▸ WHAT THIS TASK INVOLVES
An exact copy of the lines from the start of the material below through the line containing "ring mcp: (314, 424)" is the required answer, and it includes no pictures.

▸ DATA RECORDS
= = = = =
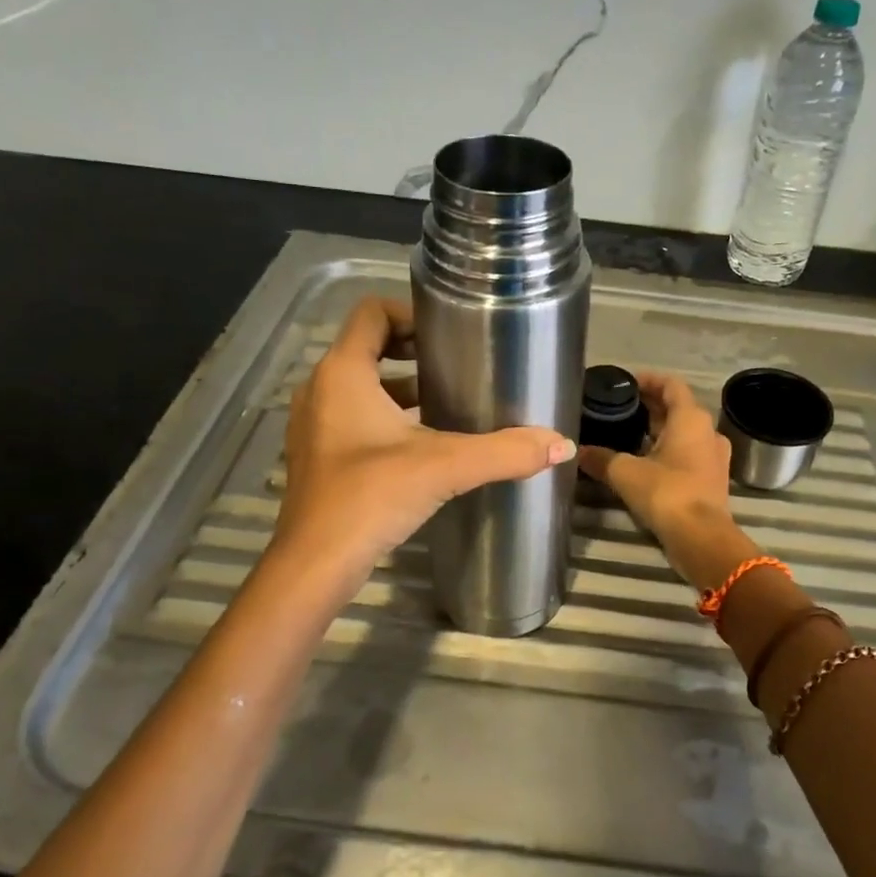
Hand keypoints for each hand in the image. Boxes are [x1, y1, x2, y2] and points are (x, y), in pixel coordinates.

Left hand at [269, 297, 574, 600]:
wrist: (315, 564)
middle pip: (367, 347)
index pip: (371, 312)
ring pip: (361, 386)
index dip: (411, 312)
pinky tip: (424, 443)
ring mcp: (314, 424)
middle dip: (412, 350)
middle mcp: (320, 389)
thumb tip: (561, 445)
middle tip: (458, 362)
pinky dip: (387, 417)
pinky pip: (354, 417)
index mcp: (342, 373)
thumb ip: (504, 452)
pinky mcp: (318, 456)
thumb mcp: (444, 467)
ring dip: (401, 387)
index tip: (451, 330)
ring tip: (449, 400)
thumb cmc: (370, 497)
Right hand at [579, 371, 753, 588]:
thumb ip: (601, 458)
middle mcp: (707, 432)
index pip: (671, 385)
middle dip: (650, 406)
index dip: (648, 379)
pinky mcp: (711, 479)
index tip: (625, 382)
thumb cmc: (667, 493)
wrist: (701, 538)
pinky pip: (688, 454)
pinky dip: (667, 451)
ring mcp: (713, 457)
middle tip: (620, 407)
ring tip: (627, 434)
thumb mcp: (625, 473)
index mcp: (691, 418)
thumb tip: (578, 451)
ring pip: (684, 433)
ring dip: (658, 430)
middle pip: (677, 408)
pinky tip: (643, 461)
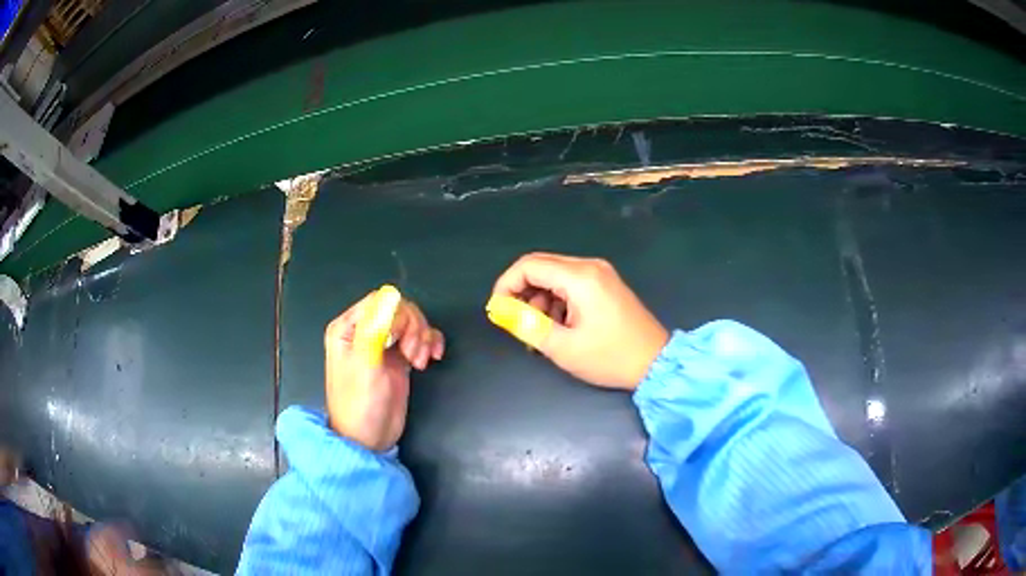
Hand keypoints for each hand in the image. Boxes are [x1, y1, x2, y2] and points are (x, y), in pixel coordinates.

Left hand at [324, 291, 444, 450]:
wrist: (369, 439)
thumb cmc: (360, 404)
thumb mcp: (365, 365)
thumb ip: (376, 328)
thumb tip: (391, 295)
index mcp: (348, 328)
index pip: (379, 301)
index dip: (397, 315)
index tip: (402, 340)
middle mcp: (365, 331)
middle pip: (399, 309)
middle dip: (412, 328)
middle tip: (413, 355)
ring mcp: (383, 345)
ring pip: (412, 322)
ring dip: (422, 337)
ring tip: (420, 362)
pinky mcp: (400, 358)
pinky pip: (420, 338)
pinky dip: (430, 343)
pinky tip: (433, 357)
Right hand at [491, 252, 667, 388]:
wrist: (655, 362)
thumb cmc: (610, 357)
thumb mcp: (563, 348)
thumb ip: (528, 326)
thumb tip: (501, 310)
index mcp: (580, 277)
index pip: (528, 265)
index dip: (506, 285)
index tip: (498, 310)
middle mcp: (590, 266)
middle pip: (541, 266)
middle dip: (522, 293)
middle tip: (519, 324)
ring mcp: (600, 273)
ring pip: (554, 275)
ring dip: (539, 299)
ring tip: (541, 331)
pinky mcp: (605, 283)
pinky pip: (570, 283)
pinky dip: (556, 300)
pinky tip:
= = = = =
▸ RESPONSE AREA
Hand keypoints for each hand in the image. Boxes are [x1, y1, x2, y2] and points are (x, y), in pixel coordinates.

Left hand at [269, 297, 574, 600]:
wrist: (315, 564)
middle pip: (367, 347)
index pip: (371, 312)
ring pip: (361, 386)
index dip: (411, 312)
pinky tip: (424, 443)
ring mcp: (314, 424)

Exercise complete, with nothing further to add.